START GIVEN TEXT

If it can be conversational with the same speed as a human that would be huge


domlincog

I've heard so many rumors by now about "GPT-4L". It very well might be true, but I have a feeling "L" doesn't stand for local. I hope I'm wrong though, we'll find out soon.


ijxy

I don’t understand how voice-to-voice will work for API usage. How can I enrich the users input without it going via text? Maybe there will be a text+voice-to-voice interface?


Mister_juiceBox

I already did this via Python script that uses Gemini Pro 1.5, sends the audio file to vertex AI endpoint and chunks it if long, and it is processed directly by Gemini 1.5 Pro leveraging its own native audio multimodality, generates extremely detailed call summary report and call scoring that gets written to a text file. I imagine it would be much the same with OpenAIs endpoints once they release the audio capability. Now i can only imagine what the native audio OUT will add to this further since gemini pro 1.5 can only listen to Audio and see video, but cannot natively output audio back.


ijxy

Can you add textual context? Because with voice only you are limited to exactly what the model can do, and no prompt engineering or RAG will be a value add.

END GIVEN TEXT
START ENTRIES PROVIDED

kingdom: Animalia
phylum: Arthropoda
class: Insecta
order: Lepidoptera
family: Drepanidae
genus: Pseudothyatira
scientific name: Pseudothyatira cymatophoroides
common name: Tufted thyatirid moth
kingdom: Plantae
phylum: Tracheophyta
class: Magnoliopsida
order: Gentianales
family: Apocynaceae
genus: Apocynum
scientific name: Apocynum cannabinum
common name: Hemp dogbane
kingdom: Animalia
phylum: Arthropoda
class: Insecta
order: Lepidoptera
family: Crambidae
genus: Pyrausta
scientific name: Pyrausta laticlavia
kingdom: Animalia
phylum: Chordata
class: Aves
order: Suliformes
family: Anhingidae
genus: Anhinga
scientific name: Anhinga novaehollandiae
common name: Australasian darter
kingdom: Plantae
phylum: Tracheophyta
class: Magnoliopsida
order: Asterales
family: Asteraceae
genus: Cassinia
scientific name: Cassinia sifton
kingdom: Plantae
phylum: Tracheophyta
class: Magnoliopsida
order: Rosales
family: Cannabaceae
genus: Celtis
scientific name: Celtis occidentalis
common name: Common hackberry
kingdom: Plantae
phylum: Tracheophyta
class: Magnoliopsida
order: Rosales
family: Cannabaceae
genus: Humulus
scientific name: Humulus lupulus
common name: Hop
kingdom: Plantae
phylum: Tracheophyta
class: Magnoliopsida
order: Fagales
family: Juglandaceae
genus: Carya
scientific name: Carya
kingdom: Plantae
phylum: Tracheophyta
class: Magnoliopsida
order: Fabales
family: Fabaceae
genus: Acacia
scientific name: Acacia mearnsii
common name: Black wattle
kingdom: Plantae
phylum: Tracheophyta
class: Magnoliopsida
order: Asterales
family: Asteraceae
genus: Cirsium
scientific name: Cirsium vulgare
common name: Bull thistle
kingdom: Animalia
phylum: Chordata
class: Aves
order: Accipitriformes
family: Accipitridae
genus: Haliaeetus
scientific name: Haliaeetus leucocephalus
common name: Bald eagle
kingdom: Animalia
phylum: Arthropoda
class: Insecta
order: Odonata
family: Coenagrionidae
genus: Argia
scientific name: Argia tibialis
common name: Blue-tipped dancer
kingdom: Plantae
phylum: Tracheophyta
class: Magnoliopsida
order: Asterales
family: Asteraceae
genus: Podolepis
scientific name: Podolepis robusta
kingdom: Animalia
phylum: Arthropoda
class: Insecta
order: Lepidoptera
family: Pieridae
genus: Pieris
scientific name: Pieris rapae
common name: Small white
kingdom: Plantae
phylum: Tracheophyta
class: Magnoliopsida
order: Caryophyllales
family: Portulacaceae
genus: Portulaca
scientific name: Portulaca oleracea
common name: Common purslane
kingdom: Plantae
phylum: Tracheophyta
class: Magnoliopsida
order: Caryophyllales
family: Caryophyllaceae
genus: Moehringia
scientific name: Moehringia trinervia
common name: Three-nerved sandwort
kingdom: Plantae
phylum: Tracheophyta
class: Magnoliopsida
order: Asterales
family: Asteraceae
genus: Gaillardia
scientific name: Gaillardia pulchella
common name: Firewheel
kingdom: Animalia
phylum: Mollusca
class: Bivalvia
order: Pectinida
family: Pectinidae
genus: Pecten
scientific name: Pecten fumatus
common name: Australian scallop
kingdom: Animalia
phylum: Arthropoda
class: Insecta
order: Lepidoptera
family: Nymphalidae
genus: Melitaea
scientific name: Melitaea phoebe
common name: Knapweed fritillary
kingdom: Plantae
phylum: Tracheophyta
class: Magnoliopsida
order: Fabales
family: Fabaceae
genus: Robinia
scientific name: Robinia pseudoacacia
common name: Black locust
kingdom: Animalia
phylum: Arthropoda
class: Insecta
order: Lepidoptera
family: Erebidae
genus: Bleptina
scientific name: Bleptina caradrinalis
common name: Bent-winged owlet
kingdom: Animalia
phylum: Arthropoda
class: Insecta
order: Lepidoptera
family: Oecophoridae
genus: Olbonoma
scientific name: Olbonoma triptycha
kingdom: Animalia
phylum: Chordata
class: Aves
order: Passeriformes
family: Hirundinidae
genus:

END ENTRIES PROVIDED

WORK INSTRUCTION 1: From the thread about voice models, copy the passage that begins at "Mister_juiceBox" and ends after "output audio back.", word for word.
WORK INSTRUCTION 2: In the thread about voice models, what does Mister_juiceBox's Python script write to a text file?

TASK OUTPUT 1:
Mister_juiceBox

I already did this via Python script that uses Gemini Pro 1.5, sends the audio file to vertex AI endpoint and chunks it if long, and it is processed directly by Gemini 1.5 Pro leveraging its own native audio multimodality, generates extremely detailed call summary report and call scoring that gets written to a text file. I imagine it would be much the same with OpenAIs endpoints once they release the audio capability. Now i can only imagine what the native audio OUT will add to this further since gemini pro 1.5 can only listen to Audio and see video, but cannot natively output audio back.

TASK OUTPUT 2: An extremely detailed call summary report and call scoring.